Problem to work on: Exclude images; transcribe the rest of the data exactly.

Data provided:
+++

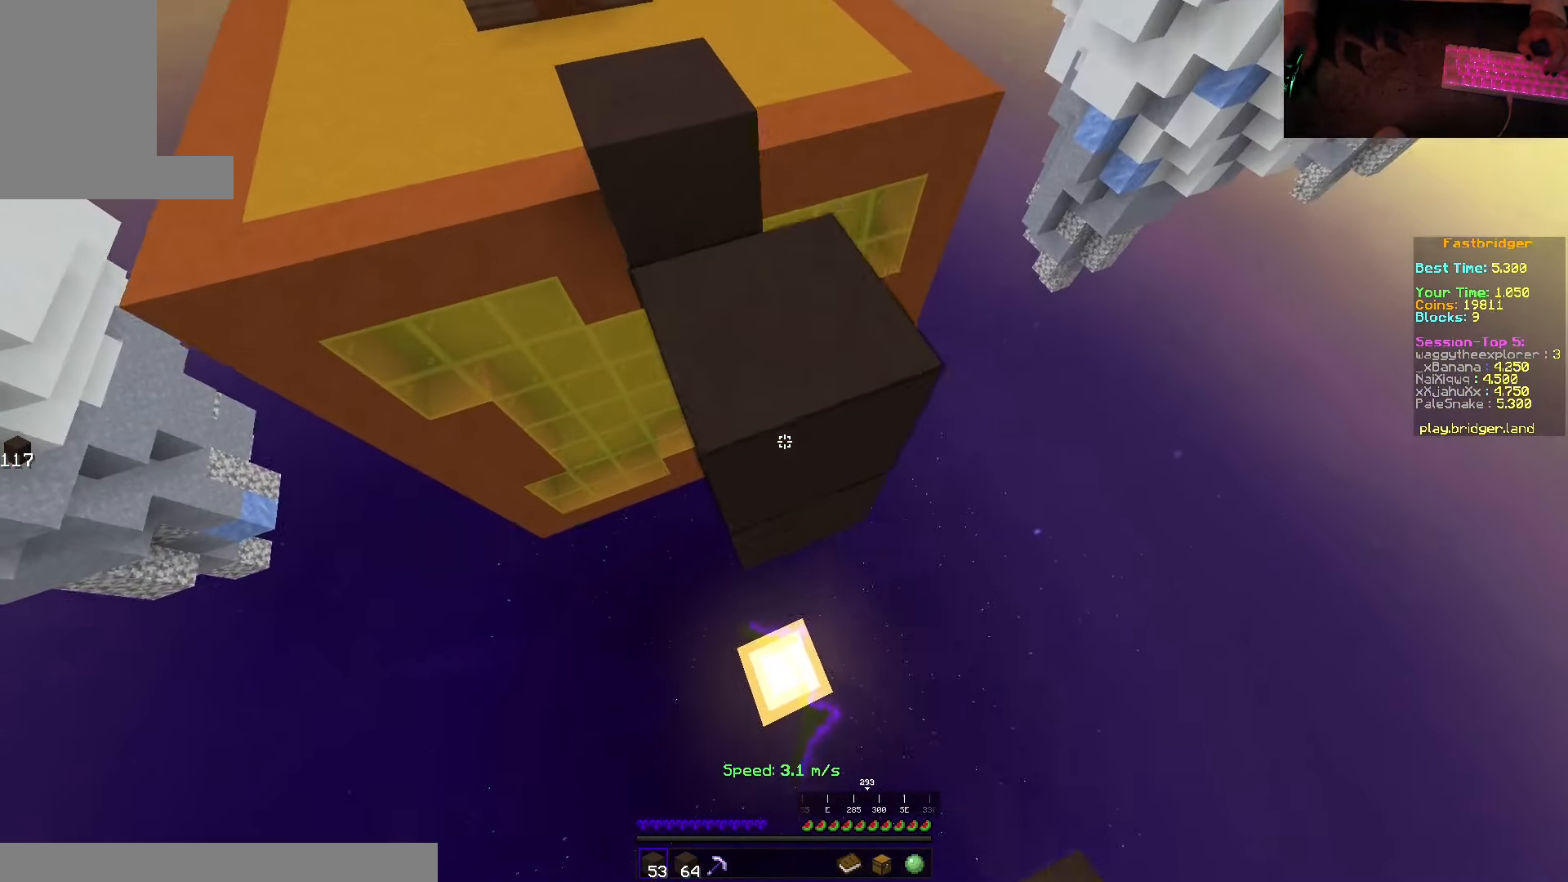
{"keys": ["d", "s", "space"], "mouse": [], "events": [[234, "d", "down"], [434, "mouse_right", "up"]]}
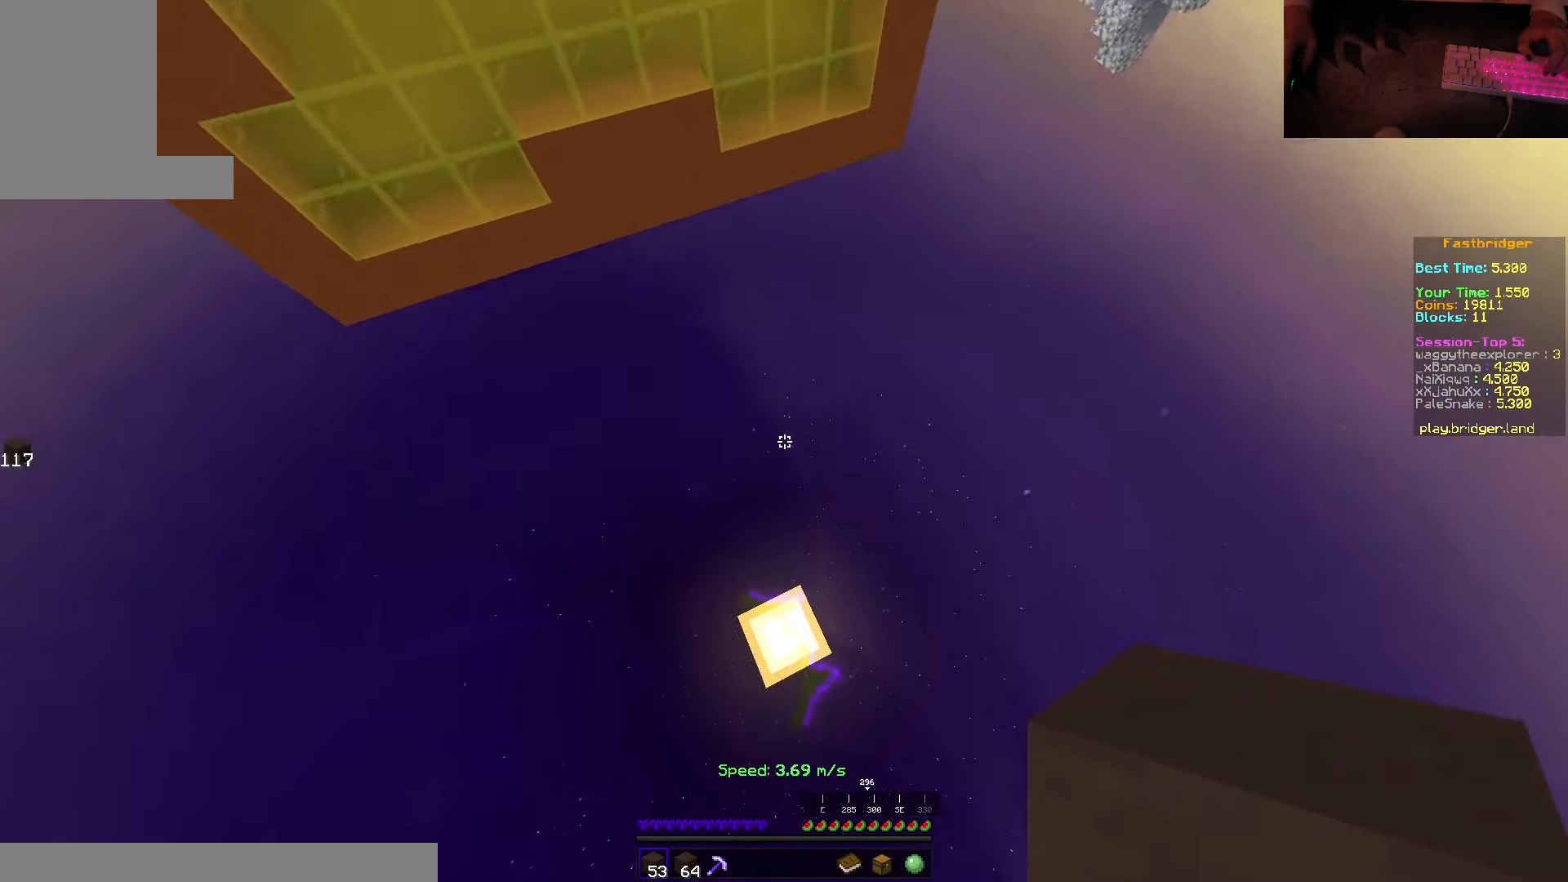
{"keys": [], "mouse": [], "events": [[50, "space", "up"], [150, "s", "up"], [200, "d", "up"], [250, "mouse_right", "down"], [450, "mouse_right", "up"]]}
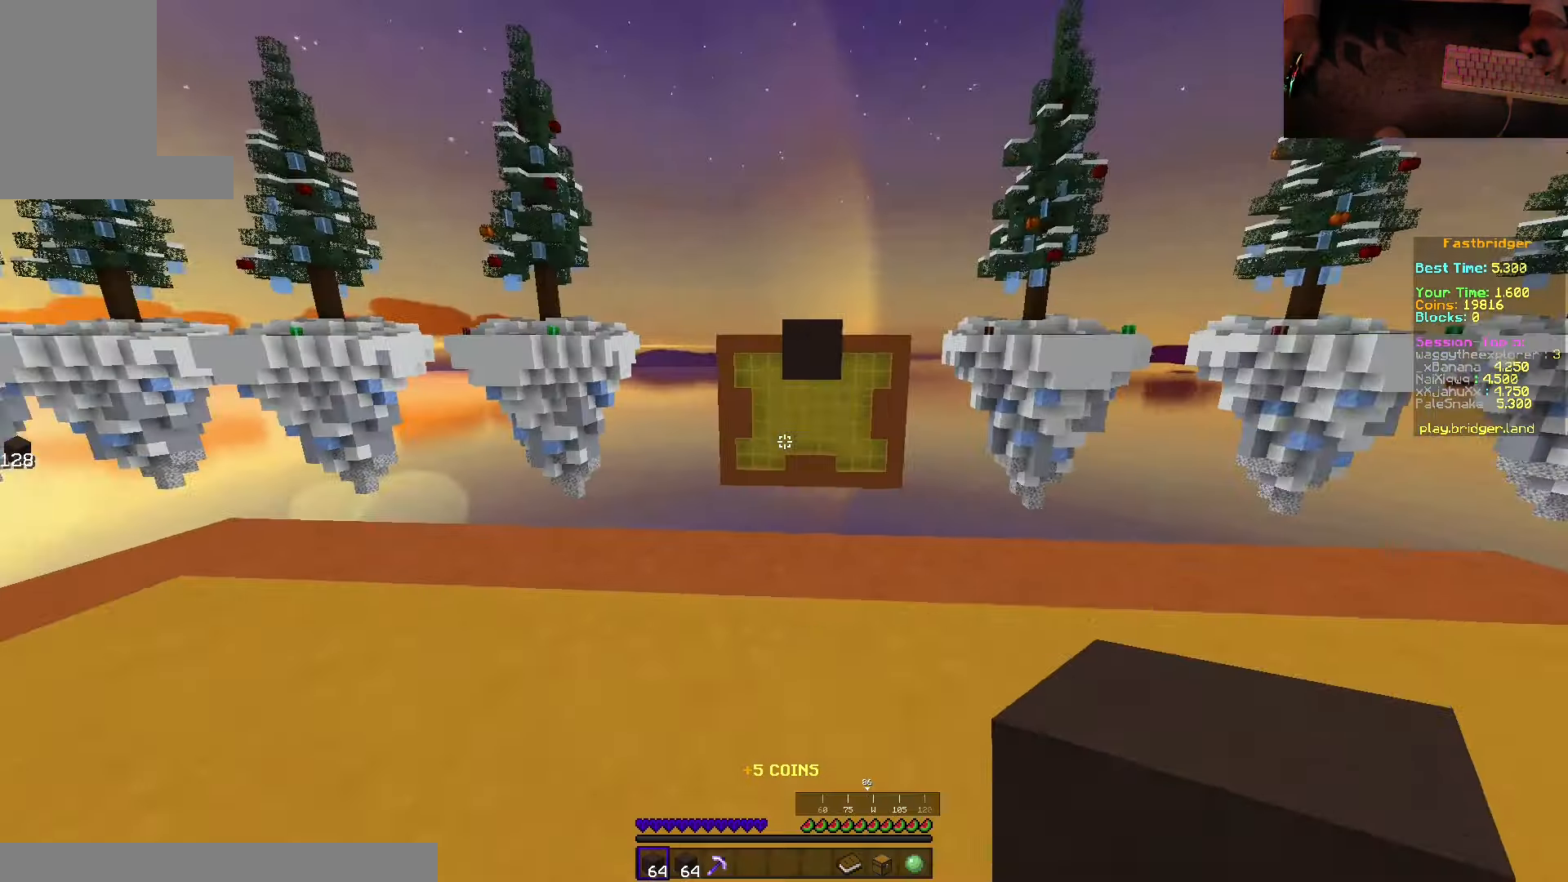
{"keys": ["space", "w"], "mouse": [], "events": [[184, "w", "down"], [300, "space", "down"]]}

+++

Response to the exercise:
{"keys": ["d", "s", "space"], "mouse": [], "events": [[234, "d", "down"], [434, "mouse_right", "up"]]}
{"keys": [], "mouse": [], "events": [[50, "space", "up"], [150, "s", "up"], [200, "d", "up"], [250, "mouse_right", "down"], [450, "mouse_right", "up"]]}
{"keys": ["space", "w"], "mouse": [], "events": [[184, "w", "down"], [300, "space", "down"]]}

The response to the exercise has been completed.